* **READING TEXT**:
--*--
Banfa,
For over 20,000,000 short data sets (example: Fred Flintstone 4321 Rock Creak)
It looks like a multi-core (multi-physical-thread) Radix Sort
should work.
For over 20,000,000 longer data sets (example: Communication Avenue: Phone/Land Line, Time Stamp: 123456789, Location Origination: USA/Maryland, VISA #1234567890123456, Order #0987654321)
It looks like a multi-core (multi-physical-thread) combination of starting with Radix Sort first (maybe 20% of data length), then Bitonic Sort to complete the process.
Thank you for that information.
For a very fast changing data load (example: a "massively multiplayer" game as defined by the originator of that term back in the early 1990's as being a minimum of 1,000 concurrent users all in the same game and all playing against each other at the same time, not sectioned off. Full interaction one to 1,000.) Especially if the data sets are long (more than 150 characters each): I think that the sort which I described in my question could be the best.
--*--
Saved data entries
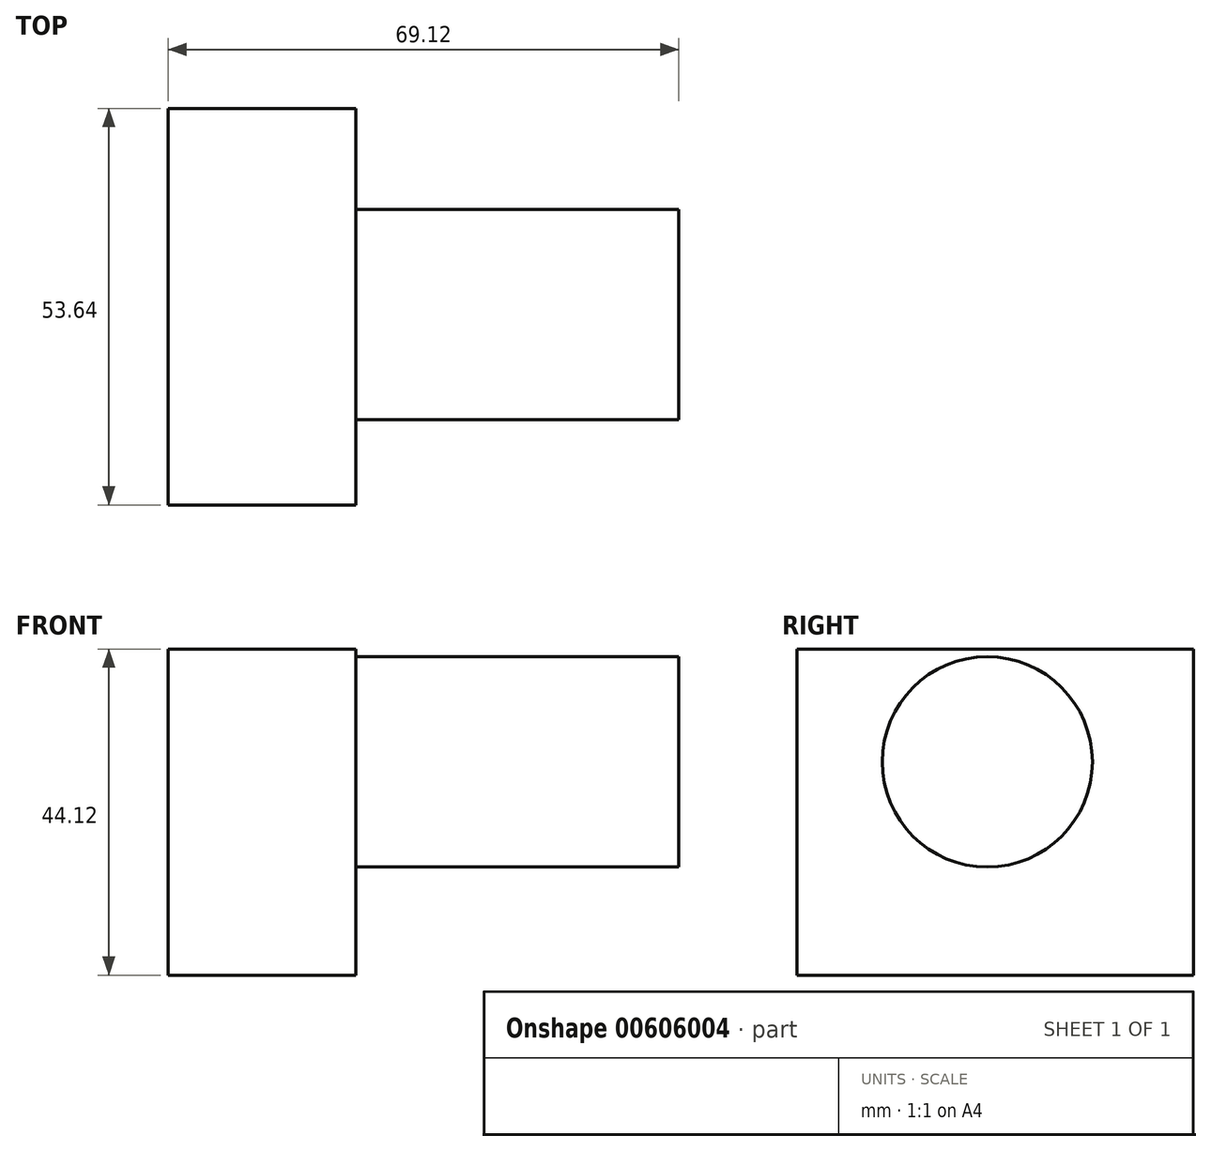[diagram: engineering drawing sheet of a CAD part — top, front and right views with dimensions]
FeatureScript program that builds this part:
annotation { "Feature Type Name" : "Feature", "Feature Type Description" : "" }
export const myFeature = defineFeature(function(context is Context, id is Id, definition is map)
    precondition{}
    {
        {
            var Q0;
            Q0=qCreatedBy(makeId("Right.planeOp"),FACE);
            var sketch = newSketch(context, id + "F0", { "sketchPlane" : qUnion([Q0])});
            skLineSegment(sketch, "E0.bottom", {"start": v(-35.96, 0) * mm, "end": v(17.68, 0) * mm});
            skLineSegment(sketch, "E0.top", {"start": v(-35.96, -44.12) * mm, "end": v(17.68, -44.12) * mm});
            skLineSegment(sketch, "E0.left", {"start": v(-35.96, 0) * mm, "end": v(-35.96, -44.12) * mm});
            skLineSegment(sketch, "E0.right", {"start": v(17.68, 0) * mm, "end": v(17.68, -44.12) * mm});
            skSolve(sketch);
        }
        {
            var Q0;
            Q0=makeQuery(id+"F0.imprint","IMPRINT",FACE,{"disambiguationData":[TD([[makeQuery(id+"F0.imprint","IMPRINT",EDGE,{"derivedFrom":sQuery(id+"F0.wireOp",EDGE,"E0.bottom")}),-1.0]])]});
            extrude(context, id + "F1", {"entities" : qUnion([Q0]), "depth" : 25.4 * mm, "offsetDistance" : 25.4 * mm});
        }
        {
            var Q0;
            Q0=makeQuery(id+"F1.opExtrude","CAP_FACE",FACE,{"disambiguationData":[OSD([sQuery(id+"F0.wireOp",EDGE,"E0.bottom"),sQuery(id+"F0.wireOp",EDGE,"E0.top"),sQuery(id+"F0.wireOp",EDGE,"E0.left"),sQuery(id+"F0.wireOp",EDGE,"E0.right")])],"isStart":false});
            var sketch = newSketch(context, id + "F2", { "sketchPlane" : qUnion([Q0])});
            skCircle(sketch, "E1", {"center": v(-10.21, -15.27) * mm, "radius": 14.23 * mm});
            skSolve(sketch);
        }
        {
            var Q0;
            Q0=makeQuery(id+"F2.imprint","IMPRINT",FACE,{"disambiguationData":[TD([[makeQuery(id+"F2.imprint","IMPRINT",EDGE,{"derivedFrom":sQuery(id+"F2.wireOp",EDGE,"E1")}),1.0]])]});
            extrude(context, id + "F3", {"entities" : qUnion([Q0]), "operationType" : NewBodyOperationType.ADD, "depth" : 43.72 * mm, "offsetDistance" : 25.4 * mm});
        }
    });
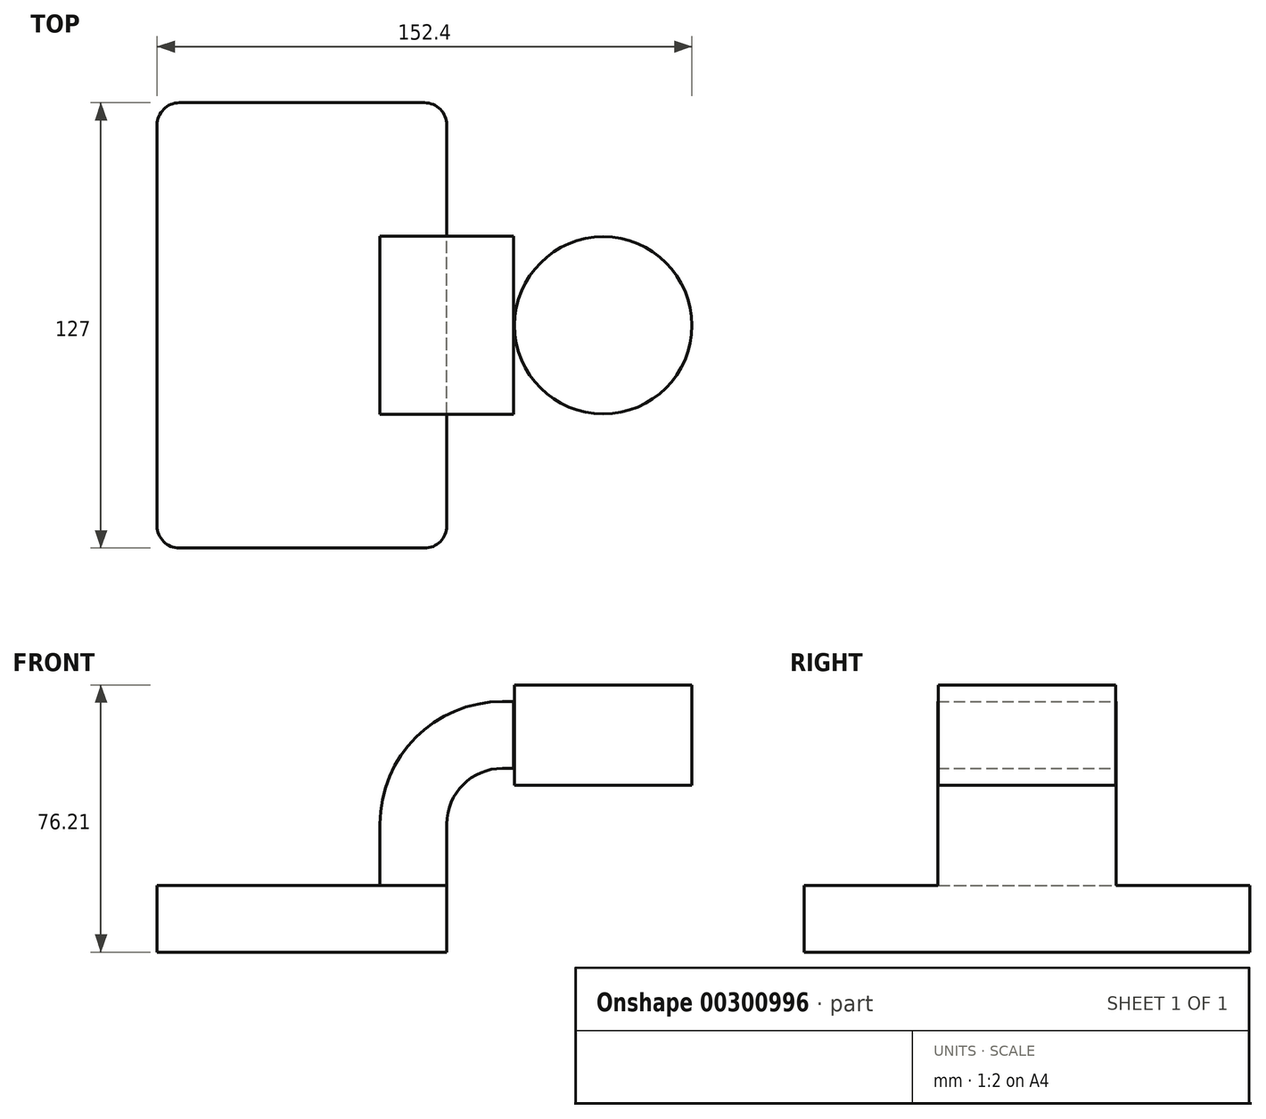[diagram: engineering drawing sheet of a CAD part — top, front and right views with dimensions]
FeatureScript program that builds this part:
annotation { "Feature Type Name" : "Feature", "Feature Type Description" : "" }
export const myFeature = defineFeature(function(context is Context, id is Id, definition is map)
    precondition{}
    {
        {
            var Q0;
            Q0=qCreatedBy(makeId("Front.planeOp"),FACE);
            var sketch = newSketch(context, id + "F0", { "sketchPlane" : qUnion([Q0])});
            skLineSegment(sketch, "E0.bottom", {"start": v(-41.28, 9.52) * mm, "end": v(41.27, 9.53) * mm});
            skLineSegment(sketch, "E0.top", {"start": v(-41.28, -9.53) * mm, "end": v(41.28, -9.53) * mm});
            skLineSegment(sketch, "E0.left", {"start": v(-41.28, 9.52) * mm, "end": v(-41.27, -9.53) * mm});
            skLineSegment(sketch, "E0.right", {"start": v(41.28, 9.53) * mm, "end": v(41.28, -9.52) * mm});
            skPoint(sketch, "E0.middle", {"position": v(0, 0) * mm});
            skLineSegment(sketch, "E1.bottom", {"start": v(60.32, 66.68) * mm, "end": v(111.12, 66.68) * mm});
            skLineSegment(sketch, "E1.top", {"start": v(60.32, 38.1) * mm, "end": v(111.12, 38.1) * mm});
            skLineSegment(sketch, "E1.left", {"start": v(60.32, 66.68) * mm, "end": v(60.32, 38.1) * mm});
            skLineSegment(sketch, "E1.right", {"start": v(111.12, 66.68) * mm, "end": v(111.12, 38.1) * mm});
            skPoint(sketch, "E1.middle", {"position": v(85.72, 52.39) * mm});
            skLineSegment(sketch, "E2", {"start": v(41.27, 9.53) * mm, "end": v(41.27, 27) * mm});
            skArc(sketch, "E3", {"start": v(41.27, 27) * mm, "mid": v(45.92, 38.23) * mm, "end": v(57.15, 42.88) * mm});
            skLineSegment(sketch, "E4", {"start": v(57.15, 42.88) * mm, "end": v(85.86, 42.88) * mm});
            skLineSegment(sketch, "E5.0", {"start": v(57.15, 61.93) * mm, "end": v(85.72, 61.93) * mm});
            skArc(sketch, "E5.1", {"start": v(22.22, 27) * mm, "mid": v(32.45, 51.7) * mm, "end": v(57.15, 61.93) * mm});
            skLineSegment(sketch, "E5.2", {"start": v(22.22, 9.53) * mm, "end": v(22.22, 27) * mm});
            skFitSpline(sketch, "E6", {"points": [v(-41.28, 9.52) * mm, v(57.15, 61.93) * mm], "startDerivative": vector(1, 104.21) * mm, "endDerivative": vector(115.49, -5.89) * mm});
            skLineSegment(sketch, "E7", {"start": v(85.86, 38.1) * mm, "end": v(85.86, 66.68) * mm});
            skLineSegment(sketch, "E8", {"start": v(60.32, 61.93) * mm, "end": v(60.32, 42.88) * mm});
            skLineSegment(sketch, "E9", {"start": v(60.32, 42.88) * mm, "end": v(85.86, 42.88) * mm});
            skLineSegment(sketch, "E10", {"start": v(85.72, 61.93) * mm, "end": v(85.86, 66.68) * mm});
            skLineSegment(sketch, "E11", {"start": v(60.32, 61.93) * mm, "end": v(60.32, 66.68) * mm});
            skSolve(sketch);
        }
        {
            var Q0;
            Q0=makeQuery(id+"F0.imprint","IMPRINT",FACE,{"disambiguationData":[TD([[makeQuery(id+"F0.imprint","IMPRINT",EDGE,{"derivedFrom":sQuery(id+"F0.wireOp",EDGE,"E0.top")}),1.0]])]});
            extrude(context, id + "F1", {"entities" : qUnion([Q0]), "endBound" : BoundingType.SYMMETRIC, "depth" : 127 * mm});
        }
        {
            var Q0;
            {var subQ1=sQuery(id+"F0.wireOp",EDGE,"E2");Q0=makeQuery(id+"F0.imprint","IMPRINT",FACE,{"disambiguationData":[TD([[makeQuery(id+"F0.imprint","IMPRINT",EDGE,{"derivedFrom":subQ1}),1.0]])]});}
            var Q1;
            {var subQ1=sQuery(id+"F0.wireOp",EDGE,"E8");Q1=makeQuery(id+"F0.imprint","IMPRINT",FACE,{"disambiguationData":[TD([[makeQuery(id+"F0.imprint","IMPRINT",EDGE,{"derivedFrom":subQ1}),1.0]])]});}
            extrude(context, id + "F2", {"entities" : qUnion([Q0, Q1]), "operationType" : NewBodyOperationType.ADD, "endBound" : BoundingType.SYMMETRIC, "depth" : 50.8 * mm});
        }
        {
            var Q0;
            Q0=makeQuery(id+"F0.imprint","IMPRINT",FACE,{"disambiguationData":[TD([[makeQuery(id+"F0.imprint","IMPRINT",EDGE,{"derivedFrom":sQuery(id+"F0.wireOp",EDGE,"E5.1")}),1.0]])]});
            extrude(context, id + "F3", {"entities" : qUnion([Q0]), "operationType" : NewBodyOperationType.ADD, "endBound" : BoundingType.SYMMETRIC, "depth" : 15.88 * mm});
        }
        {
            var Q0;
            {var subQ0=sQuery(id+"F0.wireOp",EDGE,"E1.right");Q0=makeQuery(id+"F0.imprint","IMPRINT",FACE,{"disambiguationData":[TD([[makeQuery(id+"F0.imprint","IMPRINT",EDGE,{"derivedFrom":subQ0}),-1.0]])]});}
            var Q1;
            Q1=sQuery(id+"F0.wireOp",EDGE,"E7");
            revolve(context, id + "F4", {"entities" : qUnion([Q0]), "axis" : qUnion([Q1]), "revolveType" : RevolveType.FULL});
        }
        {
            var Q0;
            Q0=makeQuery(id+"F1.opExtrude","CAP_EDGE",EDGE,{"disambiguationData":[OSD([sQuery(id+"F0.wireOp",EDGE,"E0.left")])],"isStart":false});
            var Q1;
            Q1=makeQuery(id+"F1.opExtrude","CAP_EDGE",EDGE,{"disambiguationData":[OSD([sQuery(id+"F0.wireOp",EDGE,"E0.right")])],"isStart":false});
            var Q2;
            Q2=makeQuery(id+"F1.opExtrude","CAP_EDGE",EDGE,{"disambiguationData":[OSD([sQuery(id+"F0.wireOp",EDGE,"E0.right")])],"isStart":true});
            var Q3;
            Q3=makeQuery(id+"F1.opExtrude","CAP_EDGE",EDGE,{"disambiguationData":[OSD([sQuery(id+"F0.wireOp",EDGE,"E0.left")])],"isStart":true});
            fillet(context, id + "F5", {"entities" : qUnion([Q0, Q1, Q2, Q3]), "radius" : 6.35 * mm, "tangentPropagation" : true, "allowEdgeOverflow" : false});
        }
    });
--*--
* **SET OF TASKS**:
• A. Duplicate the sorting post word for word between "For a very fast" and "be the best.", inclusive.
• B. Why does the writer of the sorting post think the sort described in their question could be the best one? Answer in one to three sentences.
• C. Supply the next part of the sorting post, starting after its last sentence.

* **OUTPUTS FOR THE TASKS**:
• A.
For a very fast changing data load (example: a "massively multiplayer" game as defined by the originator of that term back in the early 1990's as being a minimum of 1,000 concurrent users all in the same game and all playing against each other at the same time, not sectioned off. Full interaction one to 1,000.) Especially if the data sets are long (more than 150 characters each): I think that the sort which I described in my question could be the best.

• B. The writer has a very fast-changing data load in mind, like a "massively multiplayer" game with at least 1,000 users playing against each other in the same game at the same time. The writer thinks their sort fits this case best, especially when each data set is long, more than 150 characters.

• C.
Example: sort 10% of the data with each of 10 different physical cpu cores, then step over in the data 5% of the total of the data and sort from there in 10% sections, maybe. The actual sorts could be Radix for short data and Bitonic for longer data or a combination as previously described. Do this non-stop as long as the data is very fast changing.
An addition could be to compartmentalize with multiple servers as needed.
etcetera:
In case someone is interested in my observations of the paper reported by Banfa, see the following:
"The paper concludes that an implementation of radix sort is the fastest for GPUs, by a great margin." [pdf page 4].
But, they note that this can vary based upon randomness and presortedness of the data at the time of the sort. [pdf page 5+] That makes sense.
In that paper it says,
"As the data sets grows larger, the speedup increases pending on the number of threads" [pdf page 11].
That was expected.
"Results . Multithreading does improve performance, with two threads in average providing a speedup of up to 2x and four threads up to 3x. However, the potential speedup is bound to the available physical threads of the CPU and dependent of balancing the workload." [pdf page 3].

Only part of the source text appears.